10.4 Export. The Services may be subject to U.S. export control laws and may be subject to export or import regulations in other countries. You agree not to export, reexport, or transfer, directly or indirectly, any U.S. technical data acquired from AOP, or any products utilizing such data, in violation of the United States export laws or regulations.
10.5 Disclosures. AOP is located at the address in Section 10.11. If you are a California resident, you may report complaints to the Complaint Assistance Unit of the Division of Consumer Product of the California Department of Consumer Affairs by contacting them in writing at 400 R Street, Sacramento, CA 95814, or by telephone at (800) 952-5210.
10.6 Electronic Communications. The communications between you and AOP use electronic means, whether you use the Site or send us e-mails, or whether we post notices on the Services or communicates with you via e-mail. For contractual purposes, you (a) consent to receive communications from us in an electronic form; and (b) agree that all terms and conditions, agreements, notices, disclosures, and other communications that we provide to you electronically satisfy any legal requirement that such communications would satisfy if it were be in a hardcopy writing. The foregoing does not affect your non-waivable rights.
10.7 Entire Terms. These Terms constitute the entire agreement between you and us regarding the use of the Services. Our failure to exercise or enforce any right or provision of these Terms shall not operate as a waiver of such right or provision. The section titles in these Terms are for convenience only and have no legal or contractual effect. The word “including” means “including without limitation”. Neither party is an employee, agent or partner of the other.

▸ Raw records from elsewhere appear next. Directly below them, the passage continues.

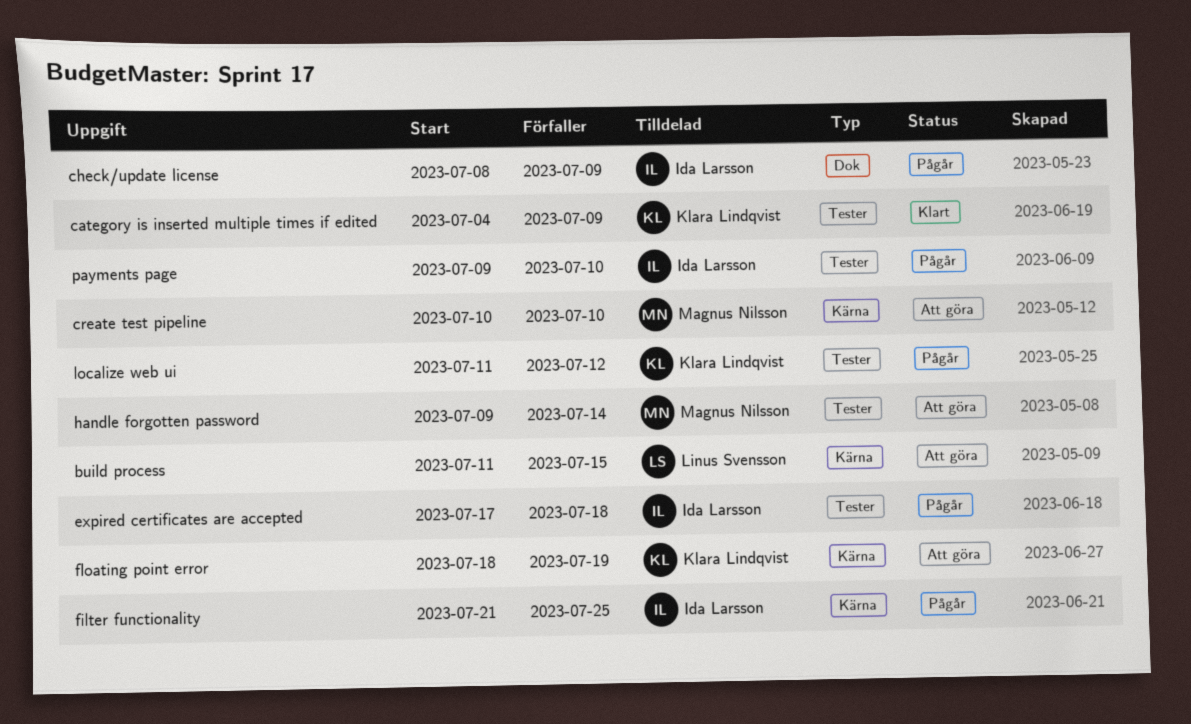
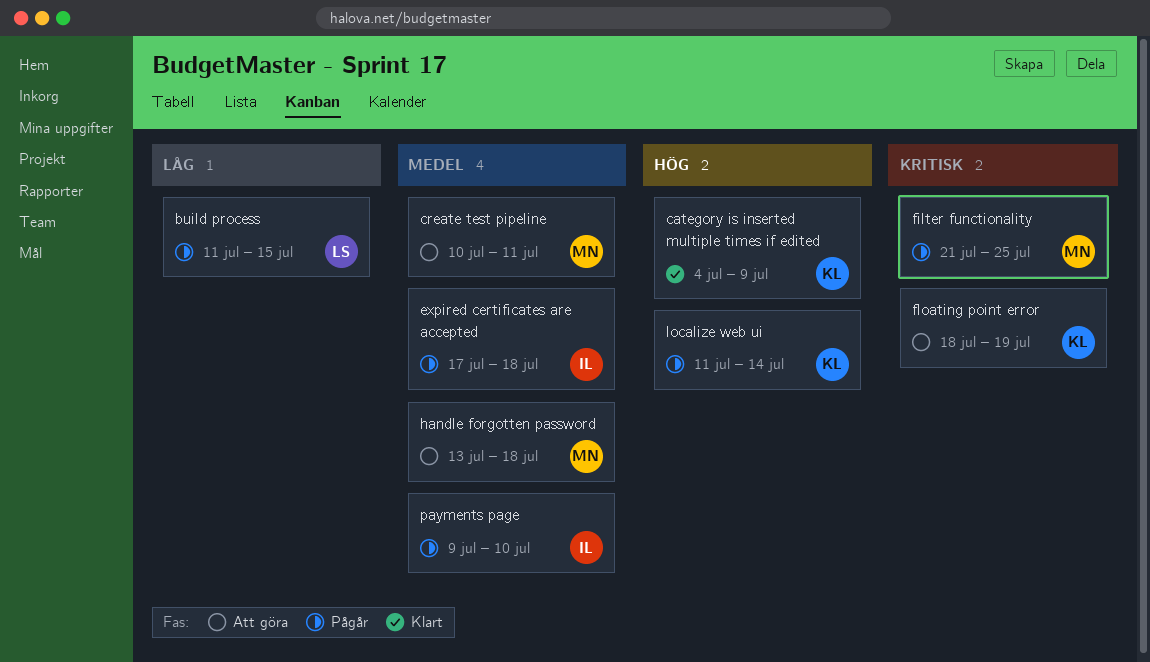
build process, status: Att göra -> Pågår
check/update license: present -> none
create test pipeline, due: Jul 10 -> Jul 11
filter functionality, owner: Ida Larsson -> Magnus Nilsson
handle forgotten password, start: Jul 9 -> Jul 13
handle forgotten password, due: Jul 14 -> Jul 18
localize web ui, due: Jul 12 -> Jul 14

10.8 Severability. If any provision of these Terms is, for any reason, held to be invalid or unenforceable, the other provisions of these Terms will be unimpaired and the invalid or unenforceable provision will be deemed modified so that it is valid and enforceable to the maximum extent permitted by law.
10.9 Assignment. These Terms, and your rights and obligations herein, may not be assigned, subcontracted, delegated, or otherwise transferred by you without AOP’s prior written consent, and any attempted assignment, subcontract, delegation, or transfer in violation of the foregoing will be null and void. We may freely assign these Terms. The terms and conditions set forth in these Terms shall be binding upon assignees.
10.10 Copyright/Trademark Information. Copyright © 2020 AOP. All rights reserved. All trademarks, logos and service marks (“Marks”) displayed on the Site are our property or the property of other third parties. You are not permitted to use these Marks without our prior written consent or the consent of such third party which may own the Marks.